Clin J Pain. 2007 Sep;23(7):605-11. doi: 10.1097/AJP.0b013e318122d1e4.
This clinical study tested the hypothesis whether intraoperative high versus low dose of intravenous remifentanil resulted in postoperatively increased pain sensitivity to painful cold or pressure stimulation in eye surgery patients without significant postoperative pain.

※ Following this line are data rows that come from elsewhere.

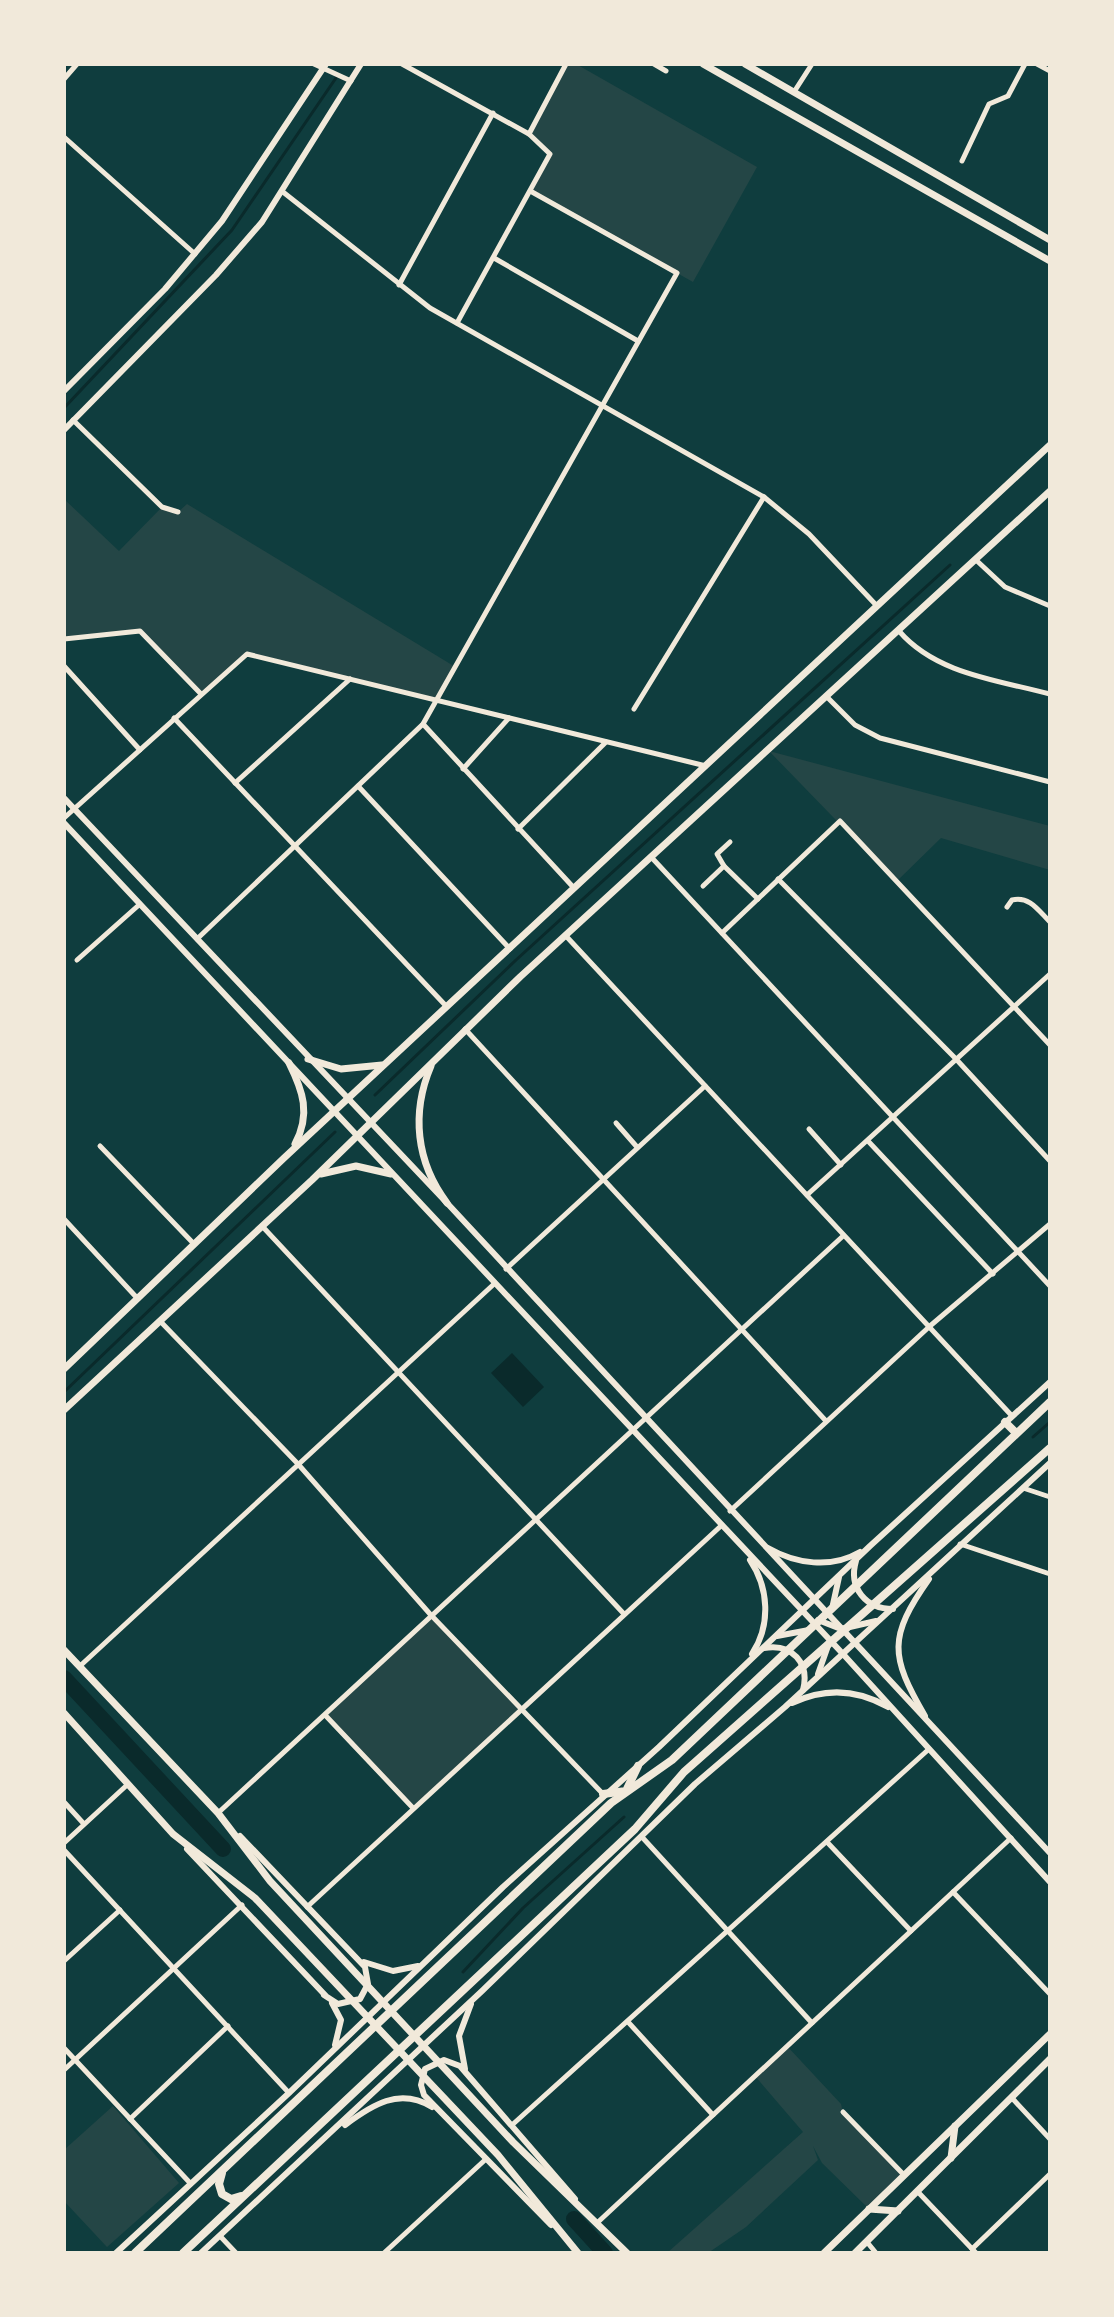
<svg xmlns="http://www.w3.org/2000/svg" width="1114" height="2317" font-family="Overpass,sans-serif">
  <rect width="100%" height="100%" fill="#0f3d3e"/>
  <g fill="#244646">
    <path d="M 566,64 L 576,64 L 757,167 L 693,282 L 532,192 L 550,154 L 529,134 Z"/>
    <path d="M 64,499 L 119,551 L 162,507 L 178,512 L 187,504 L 457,668 L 439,701 L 247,654 L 201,694 L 140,631 L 64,639 Z"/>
    <path d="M 769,751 L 1050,826 L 1050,870 L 941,838 L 896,882 Z"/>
    <path d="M 430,1614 L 521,1707 L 413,1808 L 326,1716 Z"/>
    <path d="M 787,2046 L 841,2104 L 843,2113 L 904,2175 L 869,2209 L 822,2163 L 813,2146 L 818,2160 L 746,2227 L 708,2253 L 667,2253 L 803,2132 L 755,2076 Z"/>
    <path d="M 113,2106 L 179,2183 L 107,2247 L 64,2201 L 64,2150 Z"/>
  </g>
  <path fill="#0a2a2b" d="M 512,1353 L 544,1387 L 523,1407 L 491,1373 Z"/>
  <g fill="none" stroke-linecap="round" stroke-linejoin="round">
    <g stroke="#0a2a2b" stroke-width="3">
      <path d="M 64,408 L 232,230 L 338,75"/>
      <path d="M 375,1095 L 516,960 L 950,565"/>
      <path d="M 64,1392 L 335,1132"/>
      <path d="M 1033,1437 L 1050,1422"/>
      <path d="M 463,1972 L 523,1908 L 624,1817"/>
    </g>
    <g stroke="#0a2a2b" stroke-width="16">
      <path d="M 64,1678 L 223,1849"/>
      <path d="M 574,2219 L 605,2253"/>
    </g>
    <g stroke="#f1e9da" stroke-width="5">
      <path d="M 314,64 L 351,81"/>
      <path d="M 402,64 L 529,134 L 550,154 L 457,323"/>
      <path d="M 654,64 L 666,71"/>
      <path d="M 1037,64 L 1050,71"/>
      <path d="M 64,79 L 77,64"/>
      <path d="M 794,92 L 812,64"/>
      <path d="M 529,134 L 566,64"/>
      <path d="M 64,137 L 195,254"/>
      <path d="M 962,161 L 989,104 L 1008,96 L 1025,64"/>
      <path d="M 283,192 L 430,308 L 764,497 L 809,534 L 877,606"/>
      <path d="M 494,258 L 638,341"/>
      <path d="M 399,285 L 493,113"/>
      <path d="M 73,420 L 162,507 L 178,512"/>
      <path d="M 976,560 L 1005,587 L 1050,606"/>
      <path d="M 899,631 C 936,674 997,680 1050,694"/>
      <path d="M 64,639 L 140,631 L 201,694"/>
      <path d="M 64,666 L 140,750"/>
      <path d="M 827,697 L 855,725 L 880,738 L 1050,782"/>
      <path d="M 634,709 L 764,497"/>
      <path d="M 174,718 L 447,1007"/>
      <path d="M 423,724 L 574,888"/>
      <path d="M 463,769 L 509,718"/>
      <path d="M 235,783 L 350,679"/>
      <path d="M 358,786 L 510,949"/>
      <path d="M 64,818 L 247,654 L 706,766"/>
      <path d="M 518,829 L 606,742"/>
      <path d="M 653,859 L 1050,1286"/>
      <path d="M 724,866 L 717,854 L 730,842"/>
      <path d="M 778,879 L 956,1059 L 1050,1161"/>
      <path d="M 703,886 L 724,866 L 758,899"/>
      <path d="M 1007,907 L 1012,900 C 1030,896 1038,910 1050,922"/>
      <path d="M 722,933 L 840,821 L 1050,1045"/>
      <path d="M 566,936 L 1012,1416"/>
      <path d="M 197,939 L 423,724 L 677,273 L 532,192"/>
      <path d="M 77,960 L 140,904"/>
      <path d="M 465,1029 L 826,1421"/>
      <path d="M 616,1123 L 637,1147"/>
      <path d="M 809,1129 L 841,1165"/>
      <path d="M 868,1141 L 993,1274"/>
      <path d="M 100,1146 L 194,1244"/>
      <path d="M 807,1195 L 1050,974"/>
      <path d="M 64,1219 L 138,1299"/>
      <path d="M 262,1226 L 624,1614"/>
      <path d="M 506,1269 L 705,1086"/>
      <path d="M 160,1321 L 298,1464 L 430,1614 L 603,1794"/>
      <path d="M 1023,1488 L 1050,1497"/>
      <path d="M 730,1511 L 930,1326 L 1050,1224"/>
      <path d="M 960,1544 L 1050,1574"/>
      <path d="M 80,1666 L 494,1284"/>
      <path d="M 326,1716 L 413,1808"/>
      <path d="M 64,1802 L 84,1824"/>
      <path d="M 218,1813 L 843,1236"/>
      <path d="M 642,1837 L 812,2023"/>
      <path d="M 827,1842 L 911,1931"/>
      <path d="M 64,1843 L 127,1785"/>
      <path d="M 64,1850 L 289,2093"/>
      <path d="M 953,1892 L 1050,1994"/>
      <path d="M 307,1907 L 722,1525"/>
      <path d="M 64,1961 L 120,1910"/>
      <path d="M 629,2023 L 713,2115"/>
      <path d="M 64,2048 L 191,2184"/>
      <path d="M 64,2070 L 242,1905"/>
      <path d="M 1012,2098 L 1050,2139"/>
      <path d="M 843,2112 L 904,2175"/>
      <path d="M 130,2119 L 228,2026"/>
      <path d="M 512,2125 L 929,1749"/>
      <path d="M 918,2192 L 976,2253"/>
      <path d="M 597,2223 L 1011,1838"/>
      <path d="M 220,2236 L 236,2253"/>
      <path d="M 867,2242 L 876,2253"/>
      <path d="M 972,2249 L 1050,2174"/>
      <path d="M 384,2253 L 486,2159"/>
    </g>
    <g stroke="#f1e9da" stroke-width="6">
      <path d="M 64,391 L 165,289 L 222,221 L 326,64"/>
      <path d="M 64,430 L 216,275 L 262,222 L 361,64"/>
      <path d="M 64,798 L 447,1203 L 1050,1853"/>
      <path d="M 64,823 L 843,1654 L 1050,1882"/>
      <path d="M 768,1548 C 796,1564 831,1569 860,1552"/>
      <path d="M 750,1560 C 769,1588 771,1625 752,1654"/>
      <path d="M 856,1561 C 848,1588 866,1609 893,1609"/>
      <path d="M 832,1609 L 839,1577"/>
      <path d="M 818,1620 L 841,1629 L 876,1621"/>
      <path d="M 777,1636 L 809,1630"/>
      <path d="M 764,1648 C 792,1643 810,1663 803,1690"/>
      <path d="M 818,1674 L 829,1643"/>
      <path d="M 792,1703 C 824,1688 857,1689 888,1707"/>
      <path d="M 925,1716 C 890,1656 888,1637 929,1579"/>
      <path d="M 240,1836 L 365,1967 L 368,1984 L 360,1999 L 338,2004 L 324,1995"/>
      <path d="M 187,1849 L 325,1995"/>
      <path d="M 364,1962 L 393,1971 L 418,1966"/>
      <path d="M 332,2003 L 341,2020 L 335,2045"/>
      <path d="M 465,2069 L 459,2036 L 471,2004"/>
      <path d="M 345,2125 C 372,2105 399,2087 432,2107"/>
      <path d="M 551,2225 L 424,2095 L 421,2085 L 425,2069 L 444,2060 L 460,2066 L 575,2199"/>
      <path d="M 116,2253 L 289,2093 L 503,1887 L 659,1747 L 870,1546 L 1050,1382"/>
      <path d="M 201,2253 L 482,1991 L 695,1784 L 785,1707 L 1050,1463"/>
    </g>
    <g stroke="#f1e9da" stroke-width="7">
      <path d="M 703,64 L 1050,261"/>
      <path d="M 745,64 L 1050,240"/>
      <path d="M 308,1059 L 341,1069 L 382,1065"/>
      <path d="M 289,1063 C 303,1091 311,1114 295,1144"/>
      <path d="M 431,1066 C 411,1113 416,1162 447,1203"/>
      <path d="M 321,1174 L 356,1166 L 391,1174"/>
      <path d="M 64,1369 L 284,1158 L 1050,445"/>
      <path d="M 64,1410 L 312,1180 L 520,977 L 1050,491"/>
      <path d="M 64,1650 L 218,1813 L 270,1881 L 513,2142 L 627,2253"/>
      <path d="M 64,1713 L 173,1834 L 255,1898 L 498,2155 L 578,2253"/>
      <path d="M 951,2158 L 955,2126"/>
      <path d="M 869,2209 L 898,2211"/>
      <path d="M 824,2253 L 1050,2034"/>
      <path d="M 855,2253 L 1050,2059"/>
    </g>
    <g stroke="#f1e9da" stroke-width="8">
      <path d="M 1005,1422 L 1016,1433"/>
      <path d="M 603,1794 L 626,1791 L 638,1766"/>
      <path d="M 222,2173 L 219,2184 L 222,2194 L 231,2199 L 241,2196"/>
      <path d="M 135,2253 L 611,1803 L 672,1760 L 1050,1402"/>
      <path d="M 183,2253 L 635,1829 L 684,1772 L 1050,1448"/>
    </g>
  </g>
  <rect width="1114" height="2317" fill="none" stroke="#f1e9da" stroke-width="132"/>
</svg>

Forty-two minor eye surgery patients were randomized to receive intraoperative high (0.4 microg/kg/min) or low (0.1 microg/kg/min) dose of intravenous remifentanil plus isoflurane over an average period of 70 minutes. Pain assessment at the surgical site, postoperative versus preoperative baseline measurements by the cold as well as the pressor test, sedation score, and withdrawal signs were evaluated 30 and 90 minutes after stop of remifentanil infusion. Patients with pain at the surgical site were excluded.
Pressure pain tolerance thresholds at the palmar carpus of the right hand were significantly decreased in these patients after cessation of intraoperative high but not low dose of IV remifentanil. However, withdrawal latencies to cold stimulation were not significantly altered. Isoflurane concentrations were slightly higher in patients receiving the low dose of remifentanil, however, there were no significant differences in length of anesthesia and postoperative sedation. Signs of withdrawal were not observed.
After high dose intravenous remifentanil our results show signs of a reduced tolerance to painful pressure but not cold stimuli distant to the surgical field. Although clinically relevant surgical pain was not reported in these patients, the demonstrated induction of hyperalgesia to painful pressure stimuli suggests a general effect in the central nervous system.
本临床研究检验了以下假设,即在无明显术后疼痛的眼科手术患者中,术中静脉注射高剂量与低剂量瑞芬太尼是否会导致术后对冷痛或压力刺激的疼痛敏感性增加。
42例眼科小手术患者被随机分为两组,在平均70分钟的时间内分别接受术中高剂量(0.4微克/千克/分钟)或低剂量(0.1微克/千克/分钟)静脉注射瑞芬太尼加异氟烷。在停止输注瑞芬太尼30分钟和90分钟后,通过冷刺激和压力测试评估手术部位的疼痛、术后与术前基线测量值、镇静评分和退缩体征。排除手术部位有疼痛的患者。
在停止术中高剂量而非低剂量静脉注射瑞芬太尼后,这些患者右手掌腕部的压力痛耐受阈值显著降低。然而,对冷刺激的退缩潜伏期没有显著改变。接受低剂量瑞芬太尼的患者异氟烷浓度略高,然而,麻醉时间和术后镇静方面没有显著差异。未观察到退缩体征。
在静脉注射高剂量瑞芬太尼后,我们的结果显示对疼痛压力的耐受性降低,但对手术区域以外的冷刺激耐受性未降低。尽管这些患者未报告有临床相关的手术疼痛,但对疼痛压力刺激的痛觉过敏诱导表明对中枢神经系统有普遍影响。